A note on price disclosure
Putting up a pricing page that has “Contact Sales” rather than actual prices has been a common B2B practice for years for products looking to avoid sticker-shock and funnel leads into a traditional demo-led process. While further analysis would be needed to definitively link price disclosure to visibility in AI answers, it's no stretch to think that for customers diving deep on price comparisons or value of a potential service it's important for agents to have access to this information.
In our runs, 65% of plans found disclosed price while 14% of products did not disclose prices in any plans at all i.e. everything required contacting sales. Naturally this varied by product category with the agent unable to find any prices at all for 30% of Marketing / Sales and Customer Support products.
| Category | Price disclosure | No prices found |
|---|---|---|
| Productivity & Collaboration | 78% | 0% |
| Developer Tools | 75% | 0% |
| Customer Support | 61% | 30% |
| Marketing & Sales | 56% | 29% |
| Analytics & Data | 54% | 12% |
What businesses can do to ensure agent readiness
Lot's of discussion of problems, but let's now talk about what can be done.
Ensure accessibility
Browser-use agents that run Javascript are coming, but they are expensive and slow so will not likely become the norm. At the moment by far the biggest impediment to agents retrieving content is their inability to read client-side rendered elements. Ensure all sections that contain text on your website are rendered server-side if you want it to be discovered.
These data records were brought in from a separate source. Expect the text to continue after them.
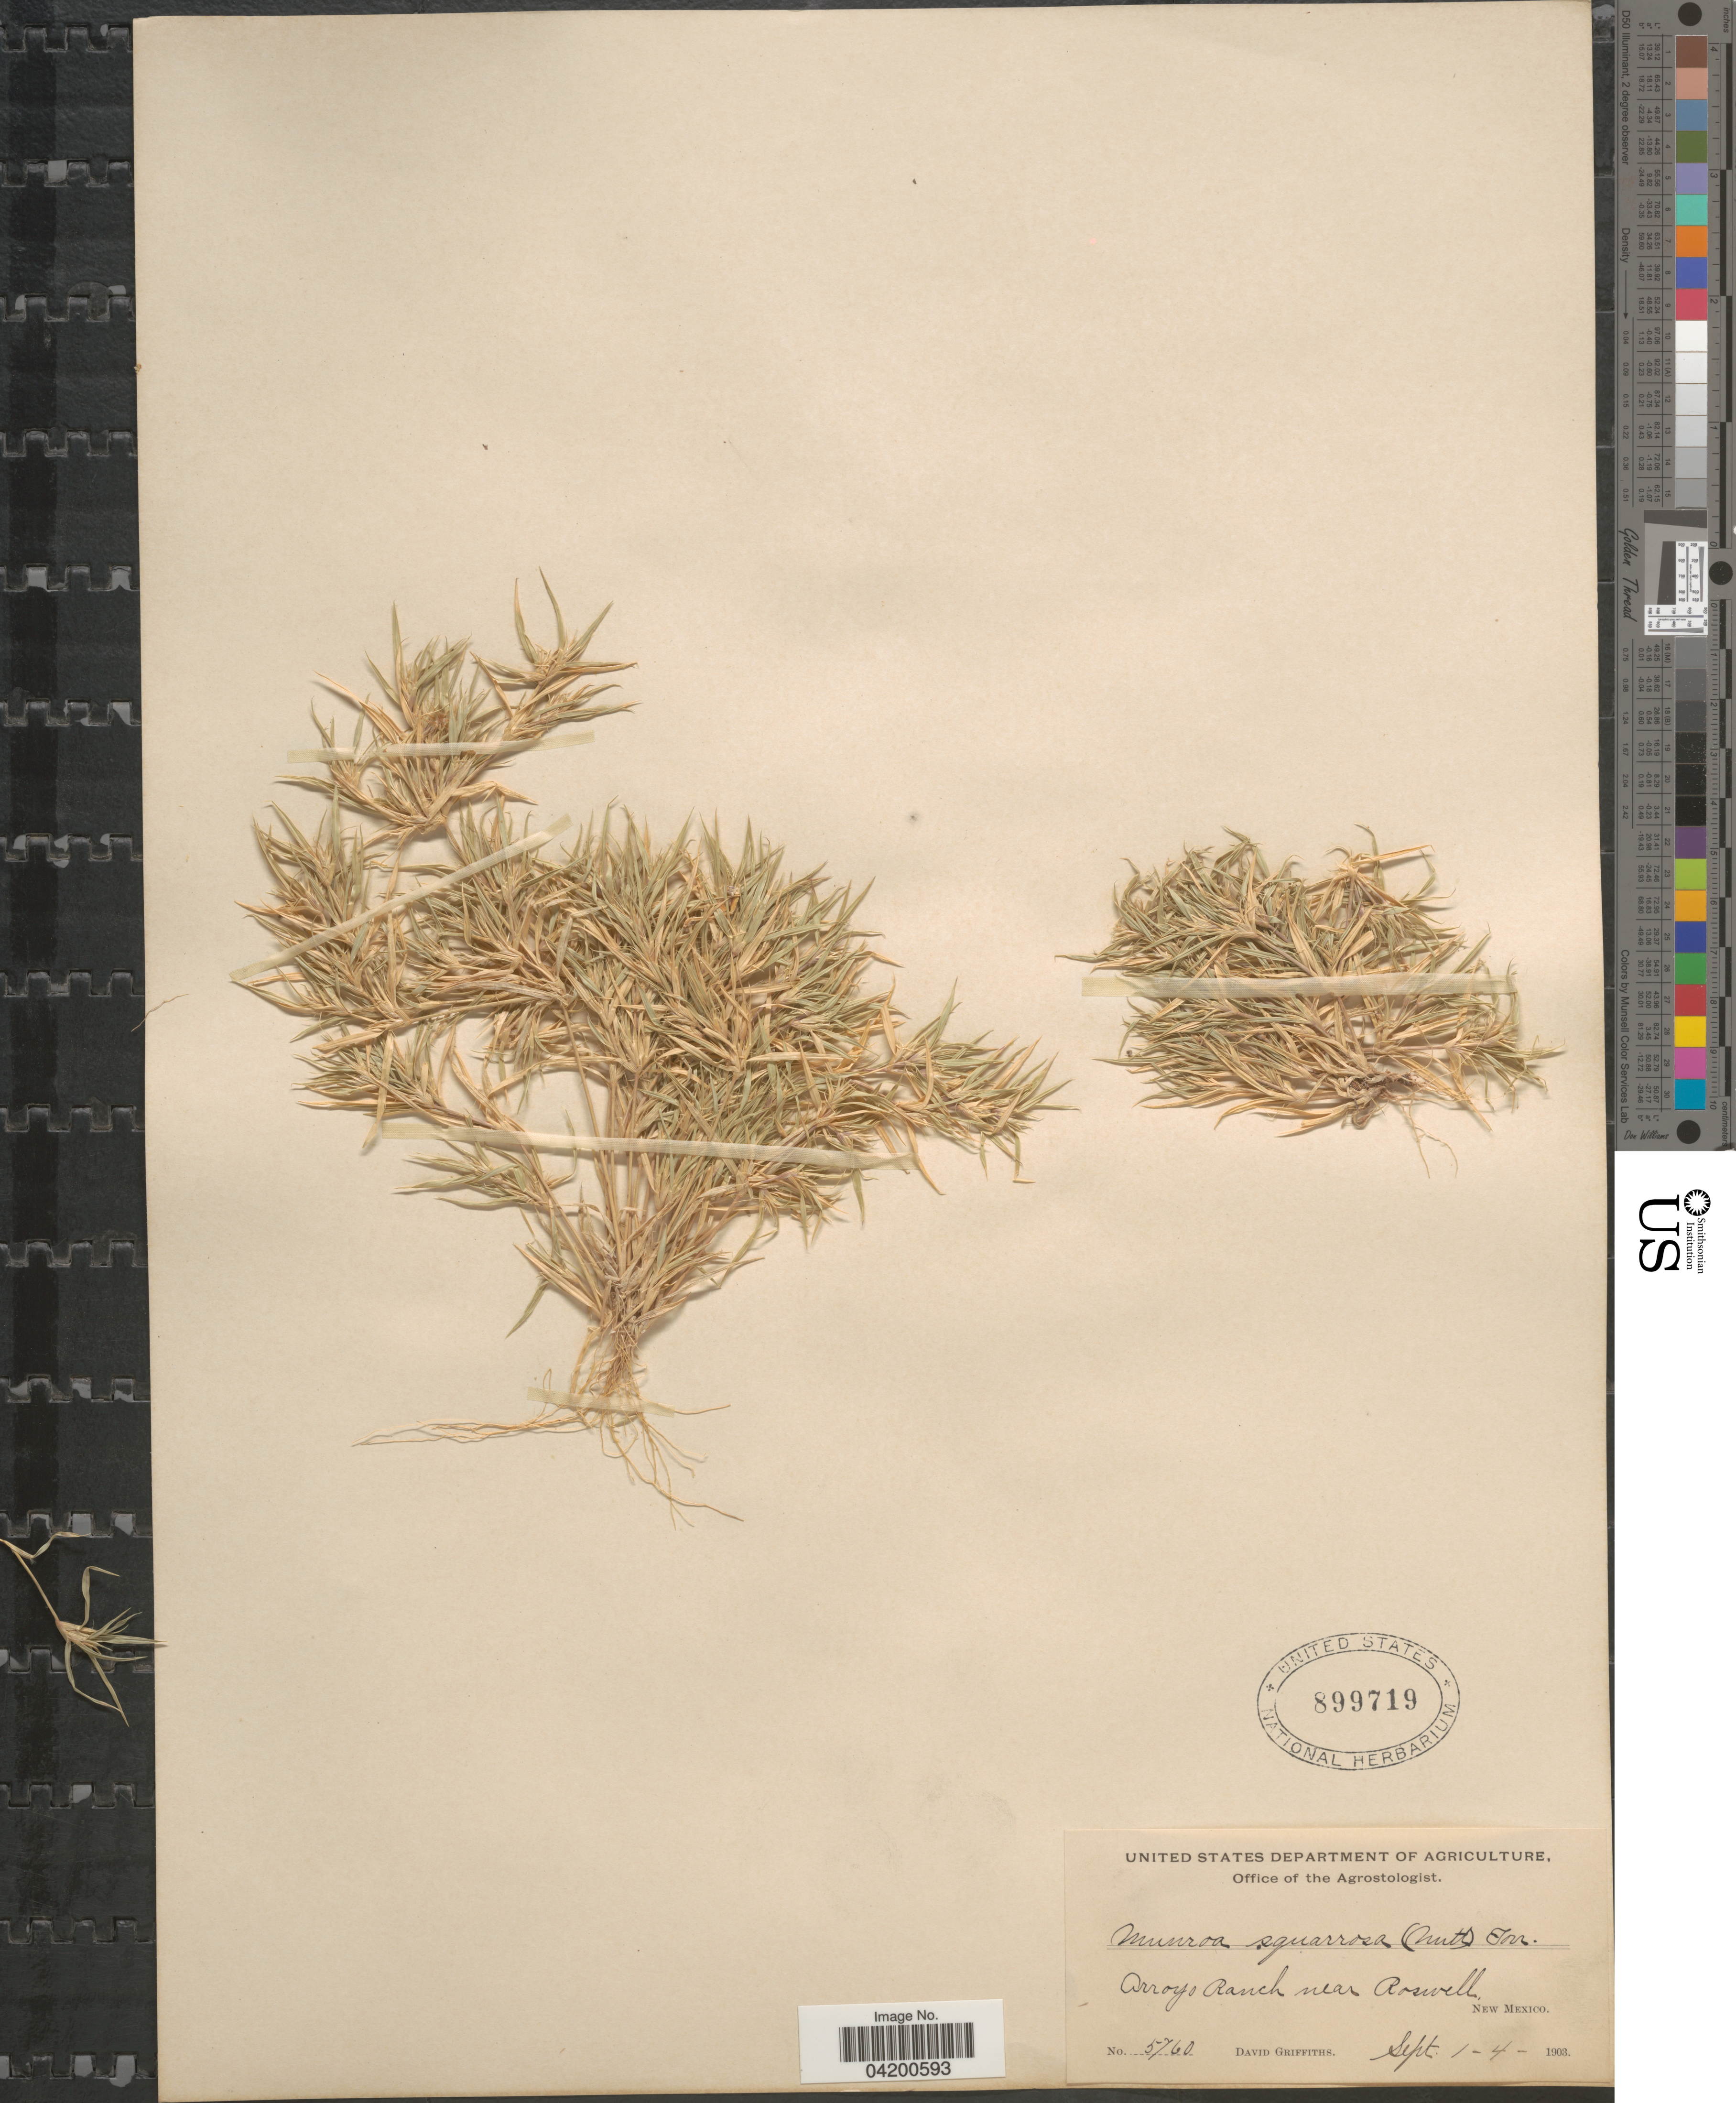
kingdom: Plantae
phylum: Tracheophyta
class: Liliopsida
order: Poales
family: Poaceae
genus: Munroa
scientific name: Munroa squarrosa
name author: (Nutt.) Torr.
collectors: D. Griffiths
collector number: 5760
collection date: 1903-09-01/1903-09-04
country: United States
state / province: New Mexico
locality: Arroyo Ranch near Roswell.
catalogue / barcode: US 899719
You can easily test this to understand what agents will see in Chrome web tools by going to Inspect > Settings > Preferences > Disable JavaScript. It's also worth checking access basics: your robots.txt and bot blocking settings. Default block settings in Cloudflare bot control are a common culprit, so check those make sure you aren't turning away the agents you actually want reading your pages.
Make your content easy for agents
Write concise but information rich answers with no fluffy language, and give rich descriptions of your feature sets and pricing. It's important to also front-load the key information. Agents reliably only fetch the first 15-20K tokens on a page, so the earlier an agent can find what it's looking for the quicker it can reach an answer with fewer tokens processed, which reduces cost.
It's also worth exploring some of the emerging standards for agent accessibility:
- Cloudflare's automatic conversion to markdown strips out the noise agents don't need.
- Chrome has introduced a WebMCP which gives agents ‘on the fly’ access to tools to use on your site much like pre-installed standard MCP.
- Even the llms.txt standard, which was considered laughable by SEOs not long ago, is now referenced by agents and bots more frequently according to data from Siteline and Chrome just added it to their Lighthouse developer best practices.
Ensure accuracy of 3rd party sources in case of fallbacks
Ideally an agent can find what it needs on your owned and operated properties, but it's inevitable that 3rd party sources will be referenced - particularly for discovery prompts higher up the funnel. You should monitor the top sources citing your brand / product in an AI visibility tracking tool and make sure that the information mentioned there is up to date and accurate.